初めて、ちーちゃんを自宅に招いてから数日後。彼女は私を置いて海外に行ってしまった。
『明日、早朝に出るのでもう寝ます。』
との素っ気ないメッセージ。仕事から帰り、お風呂に入っている間に、彼女は寝てしまっていた。つまり、前日から話せていないわけで。
「くっ、、寂しい。。」
素直に、向こうに着いてからも連絡してと言えば良かった…とも思う。だけど、どうせ二週間でしょ?すぐだよ!………という、強気になってみようとも思う。心がざわつくぜ…。
朝起きてすぐにメッセージの確認をすると、『行ってきます。』とだけ。慌てて電話をかけてみたけれど、すでに電源が入っていなかった。
仕事中、何度も彼女のことを考えては、恋しくなってしまっていた。
「いやいや。別に…、一週間会わないとか全然あるし。これは気分。会えないとわかっていると何故か会いたくなる一種の暗示よ。」
しかし、歳下の彼女のほうが一枚上手なのか…、駆け引きなのかは知らないけれど、それから一週間、何も連絡が来なかった。

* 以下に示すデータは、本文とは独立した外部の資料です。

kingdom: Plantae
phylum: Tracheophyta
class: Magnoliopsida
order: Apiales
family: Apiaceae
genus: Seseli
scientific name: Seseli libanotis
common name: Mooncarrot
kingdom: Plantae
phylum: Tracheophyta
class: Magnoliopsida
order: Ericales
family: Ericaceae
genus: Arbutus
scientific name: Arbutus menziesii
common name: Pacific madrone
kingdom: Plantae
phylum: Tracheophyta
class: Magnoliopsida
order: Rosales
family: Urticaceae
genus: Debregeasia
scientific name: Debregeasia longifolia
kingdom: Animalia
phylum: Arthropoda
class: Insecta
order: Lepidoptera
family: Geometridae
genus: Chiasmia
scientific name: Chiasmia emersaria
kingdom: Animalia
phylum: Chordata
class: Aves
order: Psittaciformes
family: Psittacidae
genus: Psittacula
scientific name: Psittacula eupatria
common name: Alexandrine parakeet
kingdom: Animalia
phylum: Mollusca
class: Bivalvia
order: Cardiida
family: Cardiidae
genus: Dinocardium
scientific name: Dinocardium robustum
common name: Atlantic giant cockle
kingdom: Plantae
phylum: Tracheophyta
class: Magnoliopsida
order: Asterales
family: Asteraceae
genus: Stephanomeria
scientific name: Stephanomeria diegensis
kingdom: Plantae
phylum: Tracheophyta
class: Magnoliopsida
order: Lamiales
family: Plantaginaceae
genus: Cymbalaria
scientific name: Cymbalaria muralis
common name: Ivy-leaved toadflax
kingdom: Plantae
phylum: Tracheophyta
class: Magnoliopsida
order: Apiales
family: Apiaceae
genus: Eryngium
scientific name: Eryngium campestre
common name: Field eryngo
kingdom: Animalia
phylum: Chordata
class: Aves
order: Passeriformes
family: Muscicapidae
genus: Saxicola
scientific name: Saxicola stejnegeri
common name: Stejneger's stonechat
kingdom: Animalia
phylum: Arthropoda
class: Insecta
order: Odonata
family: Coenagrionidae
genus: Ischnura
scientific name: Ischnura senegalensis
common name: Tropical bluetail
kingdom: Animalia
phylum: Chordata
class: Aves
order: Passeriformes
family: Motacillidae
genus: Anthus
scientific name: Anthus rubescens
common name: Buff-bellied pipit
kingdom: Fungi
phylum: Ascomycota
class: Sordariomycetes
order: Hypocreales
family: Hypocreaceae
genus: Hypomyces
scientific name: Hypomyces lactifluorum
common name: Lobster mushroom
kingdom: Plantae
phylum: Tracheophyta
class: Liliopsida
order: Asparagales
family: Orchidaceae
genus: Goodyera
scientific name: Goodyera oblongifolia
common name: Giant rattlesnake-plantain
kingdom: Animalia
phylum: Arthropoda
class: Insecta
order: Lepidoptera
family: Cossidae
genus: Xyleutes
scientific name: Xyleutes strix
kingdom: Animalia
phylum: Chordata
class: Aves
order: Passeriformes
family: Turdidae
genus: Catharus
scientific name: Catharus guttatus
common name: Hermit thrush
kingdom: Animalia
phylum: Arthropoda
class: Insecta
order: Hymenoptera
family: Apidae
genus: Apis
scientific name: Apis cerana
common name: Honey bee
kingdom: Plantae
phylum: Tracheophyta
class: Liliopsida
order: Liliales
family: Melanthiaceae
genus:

「さすがに…、寂しいより心配なんだけど…。なんなの、あいつ。」
寝る前に、小さい声で「千夏…」とつぶやいた。とうとう、私は彼女に落ちてしまったようだ。
確かに…、一人で寂しいからなのは否めないけど、だとしても今の私が執着しているのは彼女なんだ。
「帰ってきたら、、付き合おうね。」
そう言って、残りの7日間の夜は体を丸くして眠りに落ちた。マジで、奴は一度も連絡してこなかったということなの。愛を疑うよね。毎日連絡取ってるんだから、私が大いに脈在りなんてわかるはずなのに。